I do however agree it would be nice if the output caching middleware's support for client caching didn't rely on caching the entire response body on the server. Caching response bodies shouldn't be necessary just to appropriately with 304s based on what policy is configured, what ETags were sent in previous responses, and whether any cache entries were evicted. I talked to @sebastienros and he agrees. However, as far as we know, you're the first person to request this functionality. I wonder if everyone else is just writing custom middleware for this, there isn't a big demand, or people just don't know they want this.

This diverges quite a bit from the original issue title to "Allow Response Caching for Authorized Endpoints" though. Would you be fine if we renamed this issue to "Add support for client-only caching to output caching"? If not, please feel free to file a separate issue with that request.
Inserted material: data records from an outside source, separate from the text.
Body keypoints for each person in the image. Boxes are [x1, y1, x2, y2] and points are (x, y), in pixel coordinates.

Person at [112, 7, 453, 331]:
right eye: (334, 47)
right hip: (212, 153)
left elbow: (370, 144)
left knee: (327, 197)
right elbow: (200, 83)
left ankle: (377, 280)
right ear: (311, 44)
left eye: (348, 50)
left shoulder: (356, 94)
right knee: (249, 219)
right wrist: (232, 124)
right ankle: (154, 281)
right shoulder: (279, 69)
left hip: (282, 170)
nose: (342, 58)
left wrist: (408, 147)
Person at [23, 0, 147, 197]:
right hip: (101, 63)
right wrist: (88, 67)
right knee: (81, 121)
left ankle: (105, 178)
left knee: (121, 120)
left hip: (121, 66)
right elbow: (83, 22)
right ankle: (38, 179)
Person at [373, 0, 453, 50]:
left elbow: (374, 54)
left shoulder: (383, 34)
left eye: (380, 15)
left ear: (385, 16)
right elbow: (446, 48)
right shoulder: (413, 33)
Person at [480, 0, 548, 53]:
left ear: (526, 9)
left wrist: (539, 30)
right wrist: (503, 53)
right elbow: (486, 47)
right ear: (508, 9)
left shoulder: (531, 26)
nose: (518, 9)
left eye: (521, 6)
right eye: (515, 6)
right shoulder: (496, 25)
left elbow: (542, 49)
I don't think there's going to be any interest in supporting any kind of caching for authorized endpoints by default, server or client. But as I mentioned, it's at least possible to configure output caching to ignore whether or not the current user is authenticated.

6pac commented 1 month ago

Thanks for getting back. Again, I'll have to investigate IOutputCachePolicy.
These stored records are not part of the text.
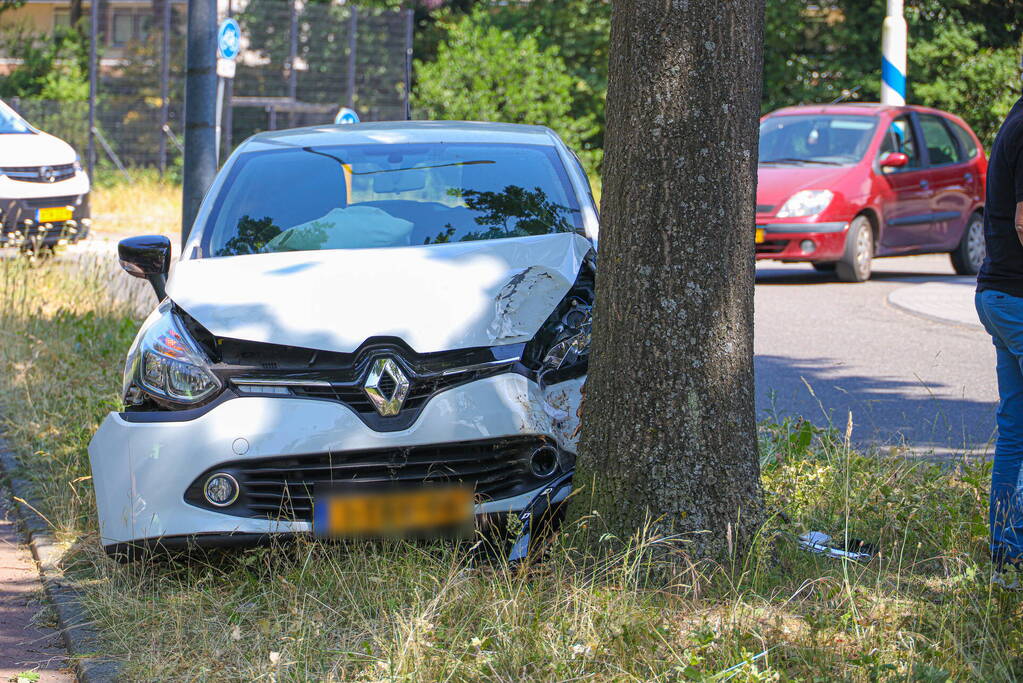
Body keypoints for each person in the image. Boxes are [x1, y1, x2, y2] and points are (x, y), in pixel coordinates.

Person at [974, 57, 1023, 586]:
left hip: (999, 294)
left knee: (1015, 433)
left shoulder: (1016, 116)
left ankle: (1008, 551)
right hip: (1016, 296)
Thought I should mention, I have found a way of only doing client side only caching with ResponseCaching:

 [ResponseCache(Duration = 6000, Location = ResponseCacheLocation.Client)]
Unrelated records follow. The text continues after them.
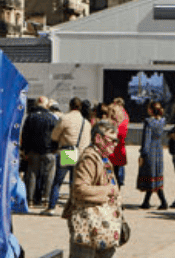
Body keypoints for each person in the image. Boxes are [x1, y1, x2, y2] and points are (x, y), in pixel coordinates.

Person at [62, 118, 123, 258]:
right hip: (89, 224)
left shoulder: (103, 158)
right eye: (112, 140)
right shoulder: (90, 158)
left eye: (116, 140)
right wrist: (109, 191)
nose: (115, 144)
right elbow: (79, 189)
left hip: (101, 224)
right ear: (98, 138)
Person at [45, 97, 92, 215]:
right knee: (74, 182)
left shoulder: (65, 118)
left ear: (70, 106)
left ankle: (51, 207)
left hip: (68, 151)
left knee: (58, 181)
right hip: (80, 153)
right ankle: (73, 208)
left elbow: (54, 136)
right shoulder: (85, 122)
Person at [21, 96, 57, 207]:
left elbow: (25, 135)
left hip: (33, 152)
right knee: (49, 176)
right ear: (46, 105)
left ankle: (30, 200)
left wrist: (25, 151)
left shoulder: (30, 117)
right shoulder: (51, 118)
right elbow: (56, 135)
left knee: (32, 175)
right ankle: (46, 200)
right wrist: (54, 149)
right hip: (48, 151)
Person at [136, 101, 169, 210]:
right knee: (155, 175)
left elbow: (146, 139)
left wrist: (142, 154)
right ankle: (146, 201)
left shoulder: (149, 122)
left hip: (150, 151)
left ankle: (162, 201)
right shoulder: (162, 121)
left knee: (149, 175)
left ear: (150, 110)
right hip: (158, 150)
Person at [107, 99, 130, 187]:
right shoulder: (125, 117)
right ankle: (118, 187)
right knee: (118, 169)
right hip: (120, 148)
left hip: (111, 149)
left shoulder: (111, 122)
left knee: (109, 171)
Other ResponseCacheLocation values are All (client + server) and None (caching turned off). So for example, allowing authorized endpoints might be acceptable only for endpoints with the Client location. However the dependency injection model appears to make it very difficult to bring the configuration of the endpoint and the policy together.
I'm probably getting ahead of myself here, so I'll investigate more before posting again.

Re renaming the issue - be my guest.

Note that there are a lot of people with my scenario and echoing my sentiments out there in support posts, and I haven't seen anyone with a solution yet, so if a good workaround comes out of this, I'm happy to publicise it.

6pac commented 1 week ago

@halter73 after all this, it looks like this is all I need:

using System;
using System.Text;
using System.Collections.Generic;
using Microsoft.AspNetCore.Http;
using Microsoft.AspNetCore.Mvc.Filters;
using Microsoft.AspNetCore.Mvc.Infrastructure;
using Microsoft.AspNetCore.Mvc;
using Microsoft.Net.Http.Headers;

namespace AspMvcApp {
  // https://stackoverflow.com/questions/67901155/why-is-asp-net-core-setting-cache-control-headers-on-error-responses

  public class CacheControlAttribute : ActionFilterAttribute {
    public int DurationSec { get; set; } = 0;

    public override void OnActionExecuted(ActionExecutedContext context) {
        SetCacheControlHeaders(context.HttpContext.Response);
    }

    private void SetCacheControlHeaders(HttpResponse response) {
      response.Headers[HeaderNames.CacheControl] = $"private,max-age={DurationSec}";
    }
  }
}

implemented like so:

namespace AspMvcApp.Controllers { 
  [Authorize]
  [CacheControl(DurationSec = 2629746)]  // cache for a month
  public class ScriptController : Controller {
      [Route("Script/list-view-cache.js")]
      public IActionResult list_view_cache(string hash) {
        var scriptText= ListViewCache.GetLVFlexTableCacheItemByHash(hash).FlexTableBaseDataSerialised;
        return Content(scriptText, "text/javascript");
      }
  }
}

My immediate question is: why on earth was it so hard to find this information!? It is not discussed anywhere in MS documentation as far as I can see.
The obvious follow up question: is this really all there is to it, or am I missing something?

halter73 commented 5 days ago

If all you need is to add Cache-Control: $"private,max-age={DurationSec}" to responses produced by MVC, your solution is fine. Is there a particular reason you didn't use the [ResponseCache] attribute since you're just focused on MVC? That shouldn't have the limitation around authorized endpoints like the middleware does unless I'm missing something.

6pac commented 5 days ago

Sorry, are you saying that we can use the [ResponseCache] attribute without using the middleware? Is that documented anywhere?